1. Observe that the sender is idle (waiting for the arrival of the acknowledgement for large fraction of the time). The percentage of the time that the sender is active is much less than one hundred percent.
2. Observe that in the top of the animation area a line shows the time since the data packet left the sender. Notice that the timer line does not reach its end before the acknowledgement reaches the sender.

Repeat experiment one except select the Lost Data radio button.

1. What is different about the simulation this time? Why does the receiver not send an acknowledgement? How is the timer at the top of the animation area involved?

Repeat experiment two except select the Lost ACK radio button.

1. What is different about the simulation this time? Why does the receiver send an acknowledgement this time unlike in experiment two? How is the timer at the top of the animation area involved?

As noted above, the stop-and-wait protocol does not have good utilization in many situations. The sender spends much of its time waiting instead of transmitting packets. The solution is pipelining which means that the sender can transmit another packet even when the acknowledgement for the previous packet has not yet arrived. Thus, there may be multiple outstanding data packets. This experiment illustrates the simplest case for a pipelined protocol: when there are no losses. Select the Pipelined radio button and the No Loss radio button and then click the Start button.

1. Observe that the time to complete sending three data packets (including the acknowledgements reaching the sender) is much less than the time it would have taken with the stop-and-wait protocol. Observe that there is a timer in the top of the animation area for each outstanding packet. Observe that the acknowledgement reaches the sender before the corresponding timer expires (that is, times out) for every data packet and that timer than is cancelled and disappears.

There are two main approaches for how Pipelined reliable data transfer protocols handle losses. This applet illustrates the Selective Repeat approach. Repeat experiment four except select the Lost Data radio button. Which of the three data packets initially transmitted is lost is randomly chosen on each simulation. Consequently, you will want to repeat this experiment to see the differences in what happens depending on which data packet is lost.

1. What is different about the simulation this time? What does the receiver do about sending acknowledgements? How are the timers at the top of the animation area involved?

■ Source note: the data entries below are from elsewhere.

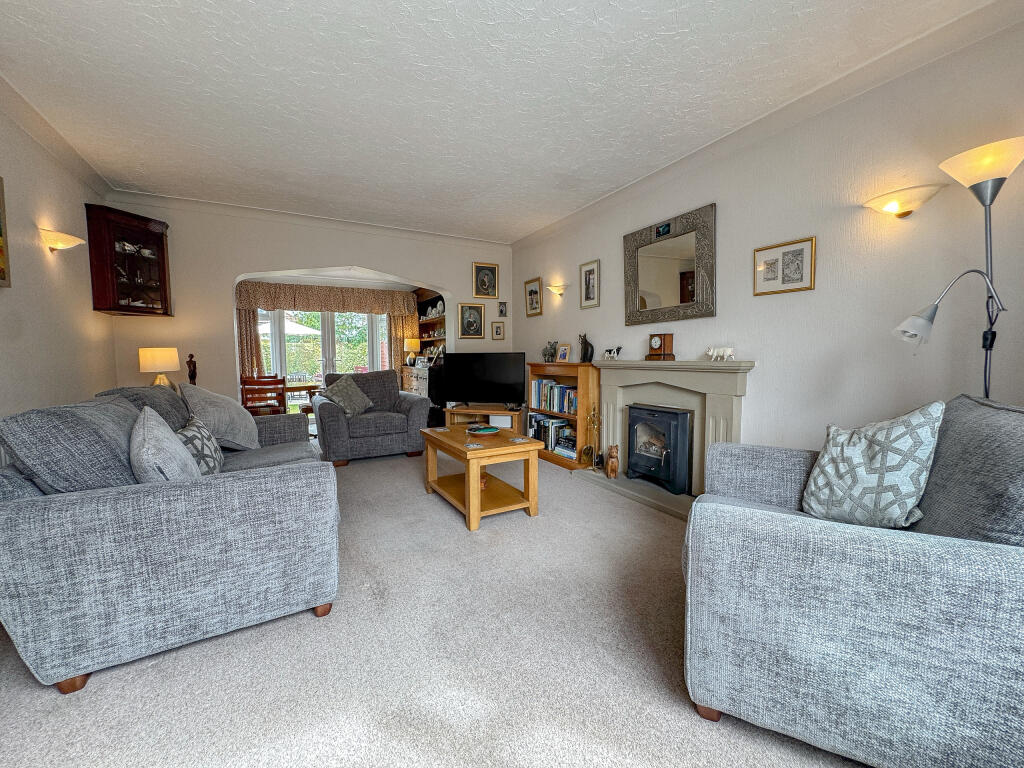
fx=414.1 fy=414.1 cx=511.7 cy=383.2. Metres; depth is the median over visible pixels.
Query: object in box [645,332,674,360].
mantel clock
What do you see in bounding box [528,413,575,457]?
book row
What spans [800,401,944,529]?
patterned cushion
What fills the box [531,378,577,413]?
book row
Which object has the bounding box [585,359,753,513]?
fireplace
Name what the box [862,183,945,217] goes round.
wall sconce
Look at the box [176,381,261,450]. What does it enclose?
cushion
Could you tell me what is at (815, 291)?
right wall
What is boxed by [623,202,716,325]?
wall mirror
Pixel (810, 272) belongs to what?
framed picture
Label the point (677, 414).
stove
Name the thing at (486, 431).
decorative bowl
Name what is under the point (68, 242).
wall sconce
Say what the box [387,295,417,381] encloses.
curtain
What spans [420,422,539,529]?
coffee table
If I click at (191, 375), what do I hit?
wooden figurine
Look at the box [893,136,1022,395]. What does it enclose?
floor lamp
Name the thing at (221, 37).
ceiling
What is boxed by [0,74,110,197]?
left crown molding
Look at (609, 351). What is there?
cow figurine
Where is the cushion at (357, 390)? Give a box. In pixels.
[320,375,374,417]
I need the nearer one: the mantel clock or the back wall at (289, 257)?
the mantel clock
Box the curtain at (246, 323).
[237,305,265,378]
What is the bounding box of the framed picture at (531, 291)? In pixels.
[524,277,542,315]
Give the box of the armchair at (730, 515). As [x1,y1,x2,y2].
[681,397,1023,767]
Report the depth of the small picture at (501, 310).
5.61 m
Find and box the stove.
[625,404,691,494]
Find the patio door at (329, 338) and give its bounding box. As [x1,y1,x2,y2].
[260,308,389,389]
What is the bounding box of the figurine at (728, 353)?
[706,346,734,361]
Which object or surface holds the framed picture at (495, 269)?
attached to the back wall at (289, 257)
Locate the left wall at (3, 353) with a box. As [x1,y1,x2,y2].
[0,98,115,426]
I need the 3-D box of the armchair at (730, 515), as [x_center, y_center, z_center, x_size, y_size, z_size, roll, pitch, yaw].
[1.208,0.547,1.447,0.988,0.944,1.088,2,5,29]
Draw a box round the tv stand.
[445,404,524,430]
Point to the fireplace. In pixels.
(611, 394)
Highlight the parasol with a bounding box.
[258,316,320,336]
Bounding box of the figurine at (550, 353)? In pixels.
[542,341,557,361]
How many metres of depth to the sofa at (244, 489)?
1.50 m
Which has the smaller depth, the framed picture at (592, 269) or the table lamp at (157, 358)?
the table lamp at (157, 358)
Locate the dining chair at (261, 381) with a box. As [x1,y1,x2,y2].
[240,375,285,415]
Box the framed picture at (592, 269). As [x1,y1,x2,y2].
[579,259,599,308]
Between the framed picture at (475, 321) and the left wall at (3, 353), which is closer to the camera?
the left wall at (3, 353)
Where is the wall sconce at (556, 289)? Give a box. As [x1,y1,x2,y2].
[546,283,566,296]
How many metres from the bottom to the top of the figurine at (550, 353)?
0.227 m
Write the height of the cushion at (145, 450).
0.411 m
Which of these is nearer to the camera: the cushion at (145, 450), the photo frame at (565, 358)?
the cushion at (145, 450)
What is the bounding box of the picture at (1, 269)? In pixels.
[0,176,10,287]
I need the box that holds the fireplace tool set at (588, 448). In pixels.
[582,406,600,469]
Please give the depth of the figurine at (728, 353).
2.95 m
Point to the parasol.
(306, 330)
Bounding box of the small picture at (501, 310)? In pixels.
[498,301,507,316]
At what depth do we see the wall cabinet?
3.57 m
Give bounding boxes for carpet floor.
[0,444,867,767]
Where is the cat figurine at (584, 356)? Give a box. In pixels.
[578,333,593,362]
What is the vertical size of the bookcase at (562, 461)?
1.052 m
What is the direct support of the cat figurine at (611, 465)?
on the hearth
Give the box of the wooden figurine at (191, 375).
[186,354,196,385]
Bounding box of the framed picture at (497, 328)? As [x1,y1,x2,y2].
[491,321,504,339]
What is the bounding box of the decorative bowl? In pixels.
[467,425,498,435]
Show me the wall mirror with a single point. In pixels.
(681, 289)
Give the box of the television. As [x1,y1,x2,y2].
[442,350,524,407]
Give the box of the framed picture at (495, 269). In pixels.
[472,262,498,299]
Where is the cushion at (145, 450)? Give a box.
[128,407,200,483]
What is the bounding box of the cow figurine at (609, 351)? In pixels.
[603,346,622,359]
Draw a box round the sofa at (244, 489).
[0,381,339,693]
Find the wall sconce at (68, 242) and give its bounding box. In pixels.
[39,228,85,253]
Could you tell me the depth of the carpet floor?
1.50 m
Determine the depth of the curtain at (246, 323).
6.31 m
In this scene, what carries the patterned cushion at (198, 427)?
on the sofa at (244, 489)
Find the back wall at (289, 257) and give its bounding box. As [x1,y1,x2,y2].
[96,194,511,414]
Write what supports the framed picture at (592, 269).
attached to the right wall at (815, 291)
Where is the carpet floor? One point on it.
(299, 622)
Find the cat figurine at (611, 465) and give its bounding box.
[605,444,619,478]
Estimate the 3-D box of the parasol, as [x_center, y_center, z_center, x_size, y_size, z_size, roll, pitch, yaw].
[-5.867,-0.841,10.248,1.981,1.910,2.011,-2,5,-29]
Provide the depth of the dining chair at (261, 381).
4.68 m
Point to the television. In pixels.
(486, 388)
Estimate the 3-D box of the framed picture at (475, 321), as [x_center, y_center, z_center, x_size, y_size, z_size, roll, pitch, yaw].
[-0.537,-0.833,5.476,0.342,0.439,0.034,-2,5,-29]
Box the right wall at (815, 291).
[504,5,1023,470]
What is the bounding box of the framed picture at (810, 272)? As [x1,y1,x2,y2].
[753,236,814,295]
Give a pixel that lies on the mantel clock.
(651, 336)
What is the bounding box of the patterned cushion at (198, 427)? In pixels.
[174,416,225,474]
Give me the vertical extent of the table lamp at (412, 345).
0.467 m
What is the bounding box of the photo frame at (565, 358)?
[556,342,570,361]
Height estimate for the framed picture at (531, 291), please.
0.436 m
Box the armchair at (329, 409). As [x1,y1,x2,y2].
[313,369,432,465]
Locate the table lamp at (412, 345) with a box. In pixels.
[403,338,419,365]
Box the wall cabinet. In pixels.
[85,203,171,315]
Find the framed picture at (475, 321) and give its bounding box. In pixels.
[458,303,484,337]
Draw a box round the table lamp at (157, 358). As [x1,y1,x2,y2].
[137,347,179,388]
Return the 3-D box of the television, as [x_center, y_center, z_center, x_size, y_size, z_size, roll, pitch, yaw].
[-0.347,-0.048,4.860,1.014,0.653,0.260,1,4,16]
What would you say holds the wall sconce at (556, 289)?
attached to the right wall at (815, 291)
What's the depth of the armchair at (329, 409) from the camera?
4.46 m
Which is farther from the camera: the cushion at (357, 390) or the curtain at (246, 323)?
the curtain at (246, 323)
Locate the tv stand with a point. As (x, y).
(482, 411)
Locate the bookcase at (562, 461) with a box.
[527,361,600,469]
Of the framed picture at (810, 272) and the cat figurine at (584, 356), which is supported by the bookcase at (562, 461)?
the cat figurine at (584, 356)
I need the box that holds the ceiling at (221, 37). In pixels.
[0,0,997,243]
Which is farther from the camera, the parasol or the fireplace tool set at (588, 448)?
the parasol
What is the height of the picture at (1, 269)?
0.614 m
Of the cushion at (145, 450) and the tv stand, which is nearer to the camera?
the cushion at (145, 450)
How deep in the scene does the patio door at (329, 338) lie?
7.13 m

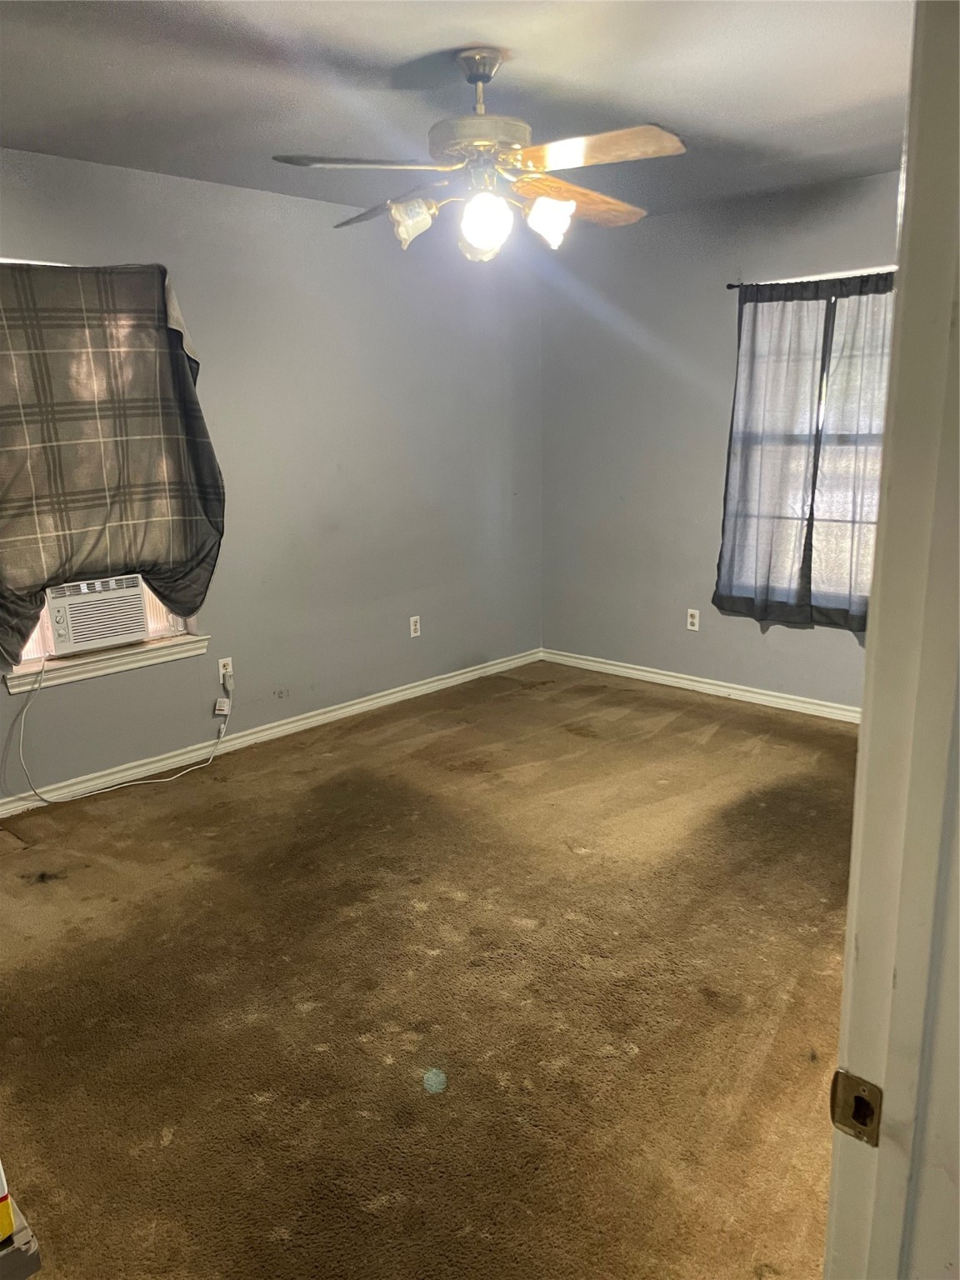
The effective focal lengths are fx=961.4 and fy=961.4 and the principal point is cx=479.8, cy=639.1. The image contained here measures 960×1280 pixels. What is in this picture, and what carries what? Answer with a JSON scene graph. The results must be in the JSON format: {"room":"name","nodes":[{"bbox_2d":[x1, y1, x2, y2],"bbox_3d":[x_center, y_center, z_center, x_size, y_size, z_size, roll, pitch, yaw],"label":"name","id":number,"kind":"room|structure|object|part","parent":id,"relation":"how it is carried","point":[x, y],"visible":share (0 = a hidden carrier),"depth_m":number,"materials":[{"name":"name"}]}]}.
{"room":"bedroom","nodes":[
{"label":"bedroom","id":0,"kind":"room"},
{"bbox_2d":[0,148,543,801],"bbox_3d":[-1.354,-0.661,4.124,0.161,2.471,5.101,12,18,42],"label":"left wall","id":1,"kind":"structure","parent":0,"point":[304,205],"depth_m":4.58,"materials":[{"name":"grey paint"}]},
{"bbox_2d":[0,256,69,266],"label":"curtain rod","id":2,"kind":"object","parent":1,"relation":"attached to","point":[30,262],"visible":0.47,"depth_m":3.54,"materials":[{"name":"metal"}]},
{"bbox_2d":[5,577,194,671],"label":"window","id":3,"kind":"structure","parent":1,"relation":"in","point":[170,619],"depth_m":4.09,"materials":[{"name":"white plastic"}]},
{"bbox_2d":[42,572,152,658],"bbox_3d":[-1.696,-0.127,4.036,0.434,0.279,0.512,12,18,42],"label":"air conditioner","id":4,"kind":"object","parent":3,"relation":"in","point":[62,647],"visible":0.78,"depth_m":3.90,"materials":[{"name":"white plastic"}]},
{"bbox_2d":[15,655,231,805],"bbox_3d":[-1.456,0.321,4.034,0.175,0.580,0.860,12,18,42],"label":"power cord","id":5,"kind":"object","parent":4,"relation":"attached to","point":[22,759],"visible":0.99,"depth_m":3.96,"materials":[{"name":"white plastic"}]},
{"bbox_2d":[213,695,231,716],"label":"tag","id":6,"kind":"object","parent":5,"relation":"attached to","point":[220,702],"visible":0.97,"depth_m":4.31,"materials":[{"name":"white"}]},
{"bbox_2d":[3,633,211,693],"bbox_3d":[-1.548,0.083,4.019,0.108,0.078,0.920,12,18,42],"label":"window sill","id":7,"kind":"structure","parent":1,"relation":"attached to","point":[204,647],"depth_m":3.96,"materials":[{"name":"white paint"}]},
{"bbox_2d":[0,259,225,665],"bbox_3d":[-1.498,-0.675,3.661,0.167,1.512,1.165,12,18,42],"label":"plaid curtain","id":8,"kind":"object","parent":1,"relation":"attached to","point":[191,402],"visible":0.98,"depth_m":3.67,"materials":[{"name":"fabric"}]},
{"bbox_2d":[217,656,233,684],"bbox_3d":[-1.158,0.144,4.379,0.008,0.113,0.069,12,18,42],"label":"wall socket","id":9,"kind":"object","parent":1,"relation":"attached to","point":[225,660],"visible":0.82,"depth_m":4.37,"materials":[{"name":"white plastic"}]},
{"bbox_2d":[0,646,543,816],"bbox_3d":[-1.168,0.484,4.428,0.017,0.082,4.496,12,18,42],"label":"baseboard","id":10,"kind":"structure","parent":1,"relation":"attached to","point":[349,708],"depth_m":4.49,"materials":[{"name":"white paint"}]},
{"bbox_2d":[408,615,421,637],"bbox_3d":[-0.350,-0.069,5.176,0.008,0.114,0.070,12,18,42],"label":"wall outlet","id":11,"kind":"object","parent":1,"relation":"attached to","point":[412,627],"visible":0.99,"depth_m":5.17,"materials":[{"name":"white plastic"}]},
{"bbox_2d":[0,658,858,1279],"bbox_3d":[0.216,0.966,2.724,4.662,0.102,5.200,12,18,42],"label":"carpet floor","id":12,"kind":"structure","parent":0,"point":[304,759],"depth_m":2.58,"materials":[{"name":"brown carpet"}]},
{"bbox_2d":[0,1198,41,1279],"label":"box","id":13,"kind":"object","parent":12,"relation":"on","point":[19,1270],"visible":0.81,"depth_m":1.24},
{"bbox_2d":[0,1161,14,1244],"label":"yellow box","id":14,"kind":"object","parent":13,"relation":"on","point":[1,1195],"visible":0.99,"depth_m":1.18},
{"bbox_2d":[0,0,909,222],"bbox_3d":[0.069,-1.560,2.217,4.290,0.114,5.070,12,18,42],"label":"ceiling","id":15,"kind":"structure","parent":0,"point":[349,42],"depth_m":2.88,"materials":[{"name":"grey paint"}]},
{"bbox_2d":[268,45,685,264],"bbox_3d":[0.021,-1.347,2.696,1.100,0.539,1.088,-1,13,0],"label":"ceiling fan","id":16,"kind":"object","parent":15,"relation":"hanging from","point":[476,76],"visible":0.99,"depth_m":2.63,"materials":[{"name":"metal"}]},
{"bbox_3d":[-0.305,-1.227,2.498,0.329,0.041,0.428,12,18,42],"label":"blade","id":17,"kind":"part","parent":16,"relation":"part of","materials":[{"name":"wood"}]},
{"bbox_3d":[-0.262,-1.328,2.959,0.460,0.058,0.297,12,18,42],"label":"blade","id":18,"kind":"part","parent":16,"relation":"part of","materials":[{"name":"brown wood"}]},
{"bbox_3d":[-0.191,-1.144,2.641,0.115,0.112,0.119,12,18,42],"label":"shade","id":19,"kind":"part","parent":16,"relation":"part of","materials":[{"name":"glass"}]},
{"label":"glass shade","id":20,"kind":"part","parent":16,"relation":"part of","materials":[{"name":"glass"}]},
{"bbox_3d":[0.001,-1.514,2.685,0.134,0.201,0.163,-1,13,0],"label":"downrod","id":21,"kind":"part","parent":16,"relation":"part of","materials":[{"name":"silver metal"}]},
{"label":"motor housing","id":22,"kind":"part","parent":16,"relation":"part of","materials":[{"name":"metal"}]},
{"bbox_3d":[0.011,-1.138,2.626,0.127,0.136,0.130,-1,13,0],"label":"globe","id":23,"kind":"part","parent":16,"relation":"part of","materials":[{"name":"white glass"}]},
{"bbox_3d":[0.186,-1.156,2.657,0.116,0.113,0.117,12,18,42],"label":"shade","id":24,"kind":"part","parent":16,"relation":"part of","materials":[{"name":"white glass"}]},
{"bbox_3d":[0.295,-1.324,2.896,0.492,0.066,0.272,-14,19,-43],"label":"blade","id":25,"kind":"part","parent":16,"relation":"part of","materials":[{"name":"brown wood"}]},
{"bbox_3d":[0.287,-1.235,2.444,0.459,0.047,0.285,12,18,42],"label":"blade","id":26,"kind":"part","parent":16,"relation":"part of","materials":[{"name":"brown wood"}]},
{"bbox_2d":[539,168,898,711],"bbox_3d":[1.746,-0.823,4.515,3.874,2.481,0.161,12,18,42],"label":"right wall","id":27,"kind":"structure","parent":0,"point":[689,641],"depth_m":5.10,"materials":[{"name":"paint"}]},
{"bbox_2d":[685,608,700,630],"bbox_3d":[1.138,-0.103,5.142,0.070,0.115,0.008,12,18,42],"label":"wall socket","id":28,"kind":"object","parent":27,"relation":"attached to","point":[694,619],"visible":0.99,"depth_m":5.14,"materials":[{"name":"white plastic"}]},
{"bbox_2d":[539,646,860,722],"bbox_3d":[1.638,0.341,4.813,3.561,0.078,0.016,12,18,42],"label":"baseboard","id":29,"kind":"structure","parent":27,"relation":"attached to","point":[628,671],"depth_m":5.17,"materials":[{"name":"white paint"}]},
{"bbox_2d":[727,284,890,614],"bbox_3d":[1.732,-0.848,4.513,1.139,1.521,0.127,12,18,42],"label":"window","id":30,"kind":"structure","parent":27,"relation":"in","point":[824,388],"depth_m":4.59,"materials":[{"name":"clear glass"}]},
{"bbox_2d":[724,266,895,288],"bbox_3d":[1.730,-1.594,4.162,1.354,0.040,0.088,12,18,42],"label":"curtain rod","id":31,"kind":"object","parent":27,"relation":"attached to","point":[732,286],"visible":0.57,"depth_m":4.32,"materials":[{"name":"black metal"}]},
{"bbox_2d":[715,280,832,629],"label":"curtain","id":32,"kind":"object","parent":31,"relation":"hanging from","point":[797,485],"visible":0.97,"depth_m":4.54,"materials":[{"name":"grey fabric"}]},
{"bbox_2d":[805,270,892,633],"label":"curtain","id":33,"kind":"object","parent":31,"relation":"hanging from","point":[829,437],"visible":0.6,"depth_m":4.34,"materials":[{"name":"grey fabric"}]},
{"bbox_2d":[823,0,959,1279],"bbox_3d":[0.121,0.359,0.519,0.158,2.103,1.017,12,18,42],"label":"door frame","id":34,"kind":"structure","parent":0,"point":[847,958],"depth_m":0.75,"materials":[{"name":"white paint"}]},
{"bbox_2d":[830,1068,883,1144],"bbox_3d":[0.317,0.393,0.808,0.043,0.058,0.017,12,18,42],"label":"strike plate","id":35,"kind":"object","parent":34,"relation":"attached to","point":[863,1130],"visible":0.85,"depth_m":0.81,"materials":[{"name":"metal"}]}
]}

Repeat experiment four except select the Lost Data radio button. The first acknowledgement is always the one that is lost in the simulation.

1. What is different about the simulation this time? What does the receiver do about sending acknowledgements? How are the timers at the top of the animation area involved?

All of the above experiments assumed default values for the link bandwidth, the packet size, and the one way delay. The one way propagation delay is determined by the link length and the propagation speed of the media.

1. Select one of the above experiments and repeat but with a different link bandwidth. How does the change in the bandwidth change the appearance of the packet? How does the change in the bandwidth change the simulation in general?
2. Select one of the above experiments and repeat but with a different packet size. How does the change in the packet size change the appearance of the packet? How does the change in the packet size change the simulation in general?
3. Select one of the above experiments and repeat but with a different one way delay. How does the change in the one way delay change the appearance of the packet? Do you notice any changes in the speed at which the packets move? Do you notice any changes in the speed at which the timers advance? Is there a connection between those two speeds? How does the change in the one way delay change the simulation in general?
4. The applet does not support changing the duration of a timeout period relative to the duration of the one way propagation delay. If the applet were to allow the timeout period to be shorter relative to the one way delay, how would that affect the protocol behavior? If the applet were to allow the timeout period to be longer relative to the one way delay, how would that affect the protocol behavior?